Here are Hyderabad's known female musicians who challenged gender norms to become the stars they are
Historically, the pop and rock music scene in the city has been dominated by several male performers and boy bands. But, young female musicians from the city have started garnering a strong fanbase in the club scene. We speak to four female musicians who are breaking stereotypes and owning the stage:
Pranati Khanna is an illustrator, graphic designer, singer and also owns a marketing and design firm, The Whole SheBang. She shares that more than wanting to be a musician, she has always wanted to be an artiste. In fact, she started exploring music only for pocket money, which later turned into a career alongside her design firm. Pranati offers a different perspective when asked why there are a higher number of male musicians than female musicians. “Yes, we definitely know more male musicians, and I think this is because their families are more approving of them performing at live gigs. For young girls, this becomes a set-back. But, for me thankfully, I come from an open-minded family that fully supported the choices I made. I think the biggest challenge I faced earlier in my career was that people in other metropolitan cities like Mumbai or Delhi already had stereotyped Hyderabadi artistes.
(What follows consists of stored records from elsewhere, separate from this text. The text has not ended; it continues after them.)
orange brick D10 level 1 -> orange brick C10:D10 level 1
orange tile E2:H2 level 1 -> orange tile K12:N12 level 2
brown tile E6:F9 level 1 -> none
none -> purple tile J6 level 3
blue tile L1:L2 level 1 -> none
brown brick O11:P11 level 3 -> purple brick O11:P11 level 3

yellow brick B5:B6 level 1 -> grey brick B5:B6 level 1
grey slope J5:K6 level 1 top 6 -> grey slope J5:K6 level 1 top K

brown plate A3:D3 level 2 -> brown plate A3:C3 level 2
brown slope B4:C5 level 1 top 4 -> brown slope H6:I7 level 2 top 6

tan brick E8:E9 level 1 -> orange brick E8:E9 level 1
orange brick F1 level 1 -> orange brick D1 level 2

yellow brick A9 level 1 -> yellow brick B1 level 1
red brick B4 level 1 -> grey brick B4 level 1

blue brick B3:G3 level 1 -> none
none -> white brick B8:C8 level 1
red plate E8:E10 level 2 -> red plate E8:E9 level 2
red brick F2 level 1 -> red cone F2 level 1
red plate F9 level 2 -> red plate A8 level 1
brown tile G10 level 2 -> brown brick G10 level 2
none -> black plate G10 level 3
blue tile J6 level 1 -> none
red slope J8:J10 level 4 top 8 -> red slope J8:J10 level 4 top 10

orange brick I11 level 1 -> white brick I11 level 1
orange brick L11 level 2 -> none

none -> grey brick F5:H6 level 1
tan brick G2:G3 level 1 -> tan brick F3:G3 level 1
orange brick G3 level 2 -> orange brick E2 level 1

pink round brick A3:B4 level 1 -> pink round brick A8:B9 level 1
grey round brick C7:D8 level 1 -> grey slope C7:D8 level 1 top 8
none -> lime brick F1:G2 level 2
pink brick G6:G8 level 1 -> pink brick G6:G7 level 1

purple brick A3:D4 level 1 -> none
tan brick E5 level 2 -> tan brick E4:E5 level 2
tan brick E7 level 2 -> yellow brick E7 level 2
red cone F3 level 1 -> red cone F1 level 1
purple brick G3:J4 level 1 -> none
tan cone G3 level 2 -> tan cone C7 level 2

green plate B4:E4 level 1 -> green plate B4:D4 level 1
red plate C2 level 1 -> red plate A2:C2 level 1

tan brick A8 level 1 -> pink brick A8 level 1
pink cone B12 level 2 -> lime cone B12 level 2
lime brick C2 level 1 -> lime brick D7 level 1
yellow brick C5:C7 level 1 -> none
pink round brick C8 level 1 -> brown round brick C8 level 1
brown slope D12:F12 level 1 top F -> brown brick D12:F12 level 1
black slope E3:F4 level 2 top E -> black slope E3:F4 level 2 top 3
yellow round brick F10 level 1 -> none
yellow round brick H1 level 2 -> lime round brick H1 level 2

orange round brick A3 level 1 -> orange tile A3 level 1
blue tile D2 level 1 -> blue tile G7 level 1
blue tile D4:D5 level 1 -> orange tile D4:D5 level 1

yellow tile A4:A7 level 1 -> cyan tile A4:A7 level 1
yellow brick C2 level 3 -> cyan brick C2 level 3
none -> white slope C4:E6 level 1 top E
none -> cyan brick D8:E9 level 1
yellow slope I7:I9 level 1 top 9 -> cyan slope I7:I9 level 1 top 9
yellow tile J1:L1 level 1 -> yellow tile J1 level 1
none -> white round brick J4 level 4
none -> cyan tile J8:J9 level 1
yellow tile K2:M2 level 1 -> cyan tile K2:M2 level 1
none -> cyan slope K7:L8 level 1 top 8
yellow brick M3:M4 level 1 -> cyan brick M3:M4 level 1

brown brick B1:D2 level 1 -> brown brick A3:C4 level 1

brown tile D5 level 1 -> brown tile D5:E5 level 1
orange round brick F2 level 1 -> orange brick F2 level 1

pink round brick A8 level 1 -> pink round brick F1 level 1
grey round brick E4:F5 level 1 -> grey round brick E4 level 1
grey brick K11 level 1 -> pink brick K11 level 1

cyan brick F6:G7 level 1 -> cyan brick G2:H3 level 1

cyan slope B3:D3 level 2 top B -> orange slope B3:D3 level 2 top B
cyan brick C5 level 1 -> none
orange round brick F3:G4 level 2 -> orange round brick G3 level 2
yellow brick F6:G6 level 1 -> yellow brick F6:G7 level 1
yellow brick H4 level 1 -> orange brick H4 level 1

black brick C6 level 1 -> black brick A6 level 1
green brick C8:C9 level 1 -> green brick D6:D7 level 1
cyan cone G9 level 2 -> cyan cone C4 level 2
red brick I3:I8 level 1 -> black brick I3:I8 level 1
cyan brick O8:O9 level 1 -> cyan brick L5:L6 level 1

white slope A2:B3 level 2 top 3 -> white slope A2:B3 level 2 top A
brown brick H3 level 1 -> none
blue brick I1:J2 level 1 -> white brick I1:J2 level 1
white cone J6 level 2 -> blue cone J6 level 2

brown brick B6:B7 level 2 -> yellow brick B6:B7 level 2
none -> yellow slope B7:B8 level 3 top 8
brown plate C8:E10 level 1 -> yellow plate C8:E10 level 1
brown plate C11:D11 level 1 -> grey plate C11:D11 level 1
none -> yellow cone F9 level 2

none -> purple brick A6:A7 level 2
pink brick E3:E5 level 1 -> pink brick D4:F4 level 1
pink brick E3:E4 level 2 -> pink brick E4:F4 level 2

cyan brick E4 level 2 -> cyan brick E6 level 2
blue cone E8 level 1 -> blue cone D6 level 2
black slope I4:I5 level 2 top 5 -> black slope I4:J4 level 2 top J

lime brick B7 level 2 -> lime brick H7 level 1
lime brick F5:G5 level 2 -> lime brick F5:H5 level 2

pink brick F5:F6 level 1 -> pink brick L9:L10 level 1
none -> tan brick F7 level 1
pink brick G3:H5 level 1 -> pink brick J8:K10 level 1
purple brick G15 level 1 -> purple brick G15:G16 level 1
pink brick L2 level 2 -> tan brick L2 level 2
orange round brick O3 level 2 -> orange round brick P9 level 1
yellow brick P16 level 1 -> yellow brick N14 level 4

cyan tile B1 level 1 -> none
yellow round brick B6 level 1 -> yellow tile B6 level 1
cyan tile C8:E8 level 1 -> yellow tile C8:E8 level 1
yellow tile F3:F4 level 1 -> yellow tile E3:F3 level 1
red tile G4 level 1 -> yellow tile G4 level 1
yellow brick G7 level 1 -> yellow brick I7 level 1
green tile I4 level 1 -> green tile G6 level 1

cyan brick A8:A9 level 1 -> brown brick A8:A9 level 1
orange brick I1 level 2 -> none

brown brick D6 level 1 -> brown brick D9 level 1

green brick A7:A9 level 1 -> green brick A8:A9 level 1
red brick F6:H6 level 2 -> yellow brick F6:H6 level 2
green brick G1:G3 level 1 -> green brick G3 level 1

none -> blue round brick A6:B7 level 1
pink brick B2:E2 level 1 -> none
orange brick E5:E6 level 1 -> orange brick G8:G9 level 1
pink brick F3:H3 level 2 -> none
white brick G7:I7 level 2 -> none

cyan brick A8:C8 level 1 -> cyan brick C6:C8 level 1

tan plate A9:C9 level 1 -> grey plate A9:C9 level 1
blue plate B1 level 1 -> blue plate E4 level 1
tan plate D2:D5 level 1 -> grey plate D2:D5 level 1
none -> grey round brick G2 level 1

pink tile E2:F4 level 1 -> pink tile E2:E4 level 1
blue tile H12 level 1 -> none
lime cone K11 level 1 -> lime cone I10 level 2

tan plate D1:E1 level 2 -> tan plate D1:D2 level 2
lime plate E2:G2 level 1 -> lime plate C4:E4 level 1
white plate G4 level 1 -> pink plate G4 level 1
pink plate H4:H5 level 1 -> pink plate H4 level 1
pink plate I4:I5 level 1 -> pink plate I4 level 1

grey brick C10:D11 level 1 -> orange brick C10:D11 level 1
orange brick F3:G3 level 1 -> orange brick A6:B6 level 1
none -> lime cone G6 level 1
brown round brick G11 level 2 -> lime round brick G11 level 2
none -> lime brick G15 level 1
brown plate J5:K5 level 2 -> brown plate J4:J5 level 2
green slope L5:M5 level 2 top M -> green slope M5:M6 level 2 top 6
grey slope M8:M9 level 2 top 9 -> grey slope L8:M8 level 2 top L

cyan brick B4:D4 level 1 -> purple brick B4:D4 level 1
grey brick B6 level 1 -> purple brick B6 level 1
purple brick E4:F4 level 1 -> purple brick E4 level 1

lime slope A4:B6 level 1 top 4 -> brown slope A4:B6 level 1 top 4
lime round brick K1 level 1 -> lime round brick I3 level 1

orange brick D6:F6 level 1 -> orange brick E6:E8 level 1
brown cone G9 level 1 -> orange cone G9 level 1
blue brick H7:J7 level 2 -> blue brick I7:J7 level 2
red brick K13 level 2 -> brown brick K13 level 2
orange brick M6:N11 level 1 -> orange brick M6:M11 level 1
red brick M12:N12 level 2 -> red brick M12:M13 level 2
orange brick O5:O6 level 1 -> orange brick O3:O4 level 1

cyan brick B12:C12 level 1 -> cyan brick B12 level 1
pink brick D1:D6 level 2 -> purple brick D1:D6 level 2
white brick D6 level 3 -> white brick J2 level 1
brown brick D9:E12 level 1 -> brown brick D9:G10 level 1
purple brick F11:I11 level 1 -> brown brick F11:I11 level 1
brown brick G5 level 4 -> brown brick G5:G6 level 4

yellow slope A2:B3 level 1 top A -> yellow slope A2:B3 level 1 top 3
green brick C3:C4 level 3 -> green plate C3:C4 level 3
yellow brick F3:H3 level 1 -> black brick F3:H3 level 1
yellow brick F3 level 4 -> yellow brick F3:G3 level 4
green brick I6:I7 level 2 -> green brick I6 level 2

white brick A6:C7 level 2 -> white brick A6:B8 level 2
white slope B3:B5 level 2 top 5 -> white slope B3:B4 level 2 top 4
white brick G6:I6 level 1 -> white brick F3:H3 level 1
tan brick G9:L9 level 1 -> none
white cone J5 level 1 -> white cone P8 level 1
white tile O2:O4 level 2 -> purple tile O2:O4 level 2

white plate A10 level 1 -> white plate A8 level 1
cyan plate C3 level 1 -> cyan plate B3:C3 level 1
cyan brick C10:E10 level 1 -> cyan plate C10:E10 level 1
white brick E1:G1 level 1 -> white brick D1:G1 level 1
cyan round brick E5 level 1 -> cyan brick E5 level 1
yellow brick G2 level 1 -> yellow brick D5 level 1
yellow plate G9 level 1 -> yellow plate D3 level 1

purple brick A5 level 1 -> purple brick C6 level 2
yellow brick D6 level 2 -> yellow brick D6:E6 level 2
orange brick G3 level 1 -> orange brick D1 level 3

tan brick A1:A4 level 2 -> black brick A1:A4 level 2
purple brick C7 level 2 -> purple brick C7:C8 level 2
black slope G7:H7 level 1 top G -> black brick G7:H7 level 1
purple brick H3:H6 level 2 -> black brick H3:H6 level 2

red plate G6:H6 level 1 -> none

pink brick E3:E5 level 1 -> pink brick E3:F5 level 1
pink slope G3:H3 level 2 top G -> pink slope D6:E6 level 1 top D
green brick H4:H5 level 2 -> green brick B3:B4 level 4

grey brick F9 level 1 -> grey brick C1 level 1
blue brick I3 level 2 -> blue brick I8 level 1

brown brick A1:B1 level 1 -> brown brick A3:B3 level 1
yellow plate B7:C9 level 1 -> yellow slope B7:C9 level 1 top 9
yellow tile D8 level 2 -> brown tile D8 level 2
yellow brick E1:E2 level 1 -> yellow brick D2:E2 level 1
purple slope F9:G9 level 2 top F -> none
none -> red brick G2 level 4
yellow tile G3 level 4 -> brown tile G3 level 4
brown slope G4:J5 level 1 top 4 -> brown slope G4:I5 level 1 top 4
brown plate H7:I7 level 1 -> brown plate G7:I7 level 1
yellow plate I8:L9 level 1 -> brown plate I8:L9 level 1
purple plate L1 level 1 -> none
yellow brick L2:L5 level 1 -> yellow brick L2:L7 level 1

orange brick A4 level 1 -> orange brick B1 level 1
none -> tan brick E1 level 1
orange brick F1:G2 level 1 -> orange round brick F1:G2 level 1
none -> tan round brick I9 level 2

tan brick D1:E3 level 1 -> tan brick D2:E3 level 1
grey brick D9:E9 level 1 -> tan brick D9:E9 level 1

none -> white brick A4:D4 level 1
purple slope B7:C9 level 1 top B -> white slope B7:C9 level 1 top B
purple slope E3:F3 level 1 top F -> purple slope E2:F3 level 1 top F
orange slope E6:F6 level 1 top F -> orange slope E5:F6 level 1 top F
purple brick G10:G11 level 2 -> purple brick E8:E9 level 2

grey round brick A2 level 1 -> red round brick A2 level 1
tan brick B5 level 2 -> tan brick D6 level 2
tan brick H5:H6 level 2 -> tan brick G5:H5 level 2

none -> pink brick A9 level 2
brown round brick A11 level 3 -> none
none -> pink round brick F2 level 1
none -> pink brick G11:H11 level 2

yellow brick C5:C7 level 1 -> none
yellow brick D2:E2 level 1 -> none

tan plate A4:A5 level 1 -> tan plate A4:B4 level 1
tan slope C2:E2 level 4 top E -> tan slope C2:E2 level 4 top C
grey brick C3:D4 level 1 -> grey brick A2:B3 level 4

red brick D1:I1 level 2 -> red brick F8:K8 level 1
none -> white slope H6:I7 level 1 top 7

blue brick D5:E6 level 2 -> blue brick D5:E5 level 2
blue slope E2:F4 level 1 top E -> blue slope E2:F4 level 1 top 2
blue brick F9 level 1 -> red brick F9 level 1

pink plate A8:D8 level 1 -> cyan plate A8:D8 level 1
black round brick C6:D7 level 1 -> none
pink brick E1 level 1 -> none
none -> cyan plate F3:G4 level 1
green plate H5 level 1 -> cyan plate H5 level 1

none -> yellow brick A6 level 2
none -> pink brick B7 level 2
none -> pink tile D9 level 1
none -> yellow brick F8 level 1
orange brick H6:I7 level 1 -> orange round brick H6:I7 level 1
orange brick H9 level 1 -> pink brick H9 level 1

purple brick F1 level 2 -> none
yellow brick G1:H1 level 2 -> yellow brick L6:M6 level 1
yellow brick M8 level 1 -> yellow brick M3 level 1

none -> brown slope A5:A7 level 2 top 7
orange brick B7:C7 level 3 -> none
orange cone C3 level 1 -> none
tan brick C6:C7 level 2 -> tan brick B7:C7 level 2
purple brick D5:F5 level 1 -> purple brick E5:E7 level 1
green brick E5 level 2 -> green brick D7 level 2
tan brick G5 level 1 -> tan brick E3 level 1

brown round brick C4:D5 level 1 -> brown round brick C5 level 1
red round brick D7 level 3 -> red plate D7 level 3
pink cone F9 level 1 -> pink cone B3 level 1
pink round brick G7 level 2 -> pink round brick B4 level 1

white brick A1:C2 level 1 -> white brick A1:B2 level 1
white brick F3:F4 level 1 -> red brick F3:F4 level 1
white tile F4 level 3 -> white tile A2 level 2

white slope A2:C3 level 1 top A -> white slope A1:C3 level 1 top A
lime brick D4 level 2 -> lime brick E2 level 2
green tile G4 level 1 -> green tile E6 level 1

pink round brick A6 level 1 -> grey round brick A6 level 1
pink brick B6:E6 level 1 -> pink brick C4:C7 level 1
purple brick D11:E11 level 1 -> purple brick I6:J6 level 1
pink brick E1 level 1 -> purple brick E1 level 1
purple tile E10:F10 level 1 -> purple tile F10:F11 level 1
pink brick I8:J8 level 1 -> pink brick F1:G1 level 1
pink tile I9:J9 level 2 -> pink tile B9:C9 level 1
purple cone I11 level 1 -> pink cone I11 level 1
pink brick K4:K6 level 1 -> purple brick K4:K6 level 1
To break that, and create my own identity, it took me years and I worked very hard at it,” Pranati explains. She mentions that she wishes to create a better community and hopes that well-known indie musicians recognise the talent of budding artistes and encourage their work. Pranati, who started performing at the age of 17, very early on, learnt quite a few lessons. “My number one piece of advice for girls who have just started to come out of their shell to perform live, is do not fret. Do not worry too much about what people think of your talent. Trust me, I am speaking from personal experience. Your energy is what you must feed the audience,” advises Pranati.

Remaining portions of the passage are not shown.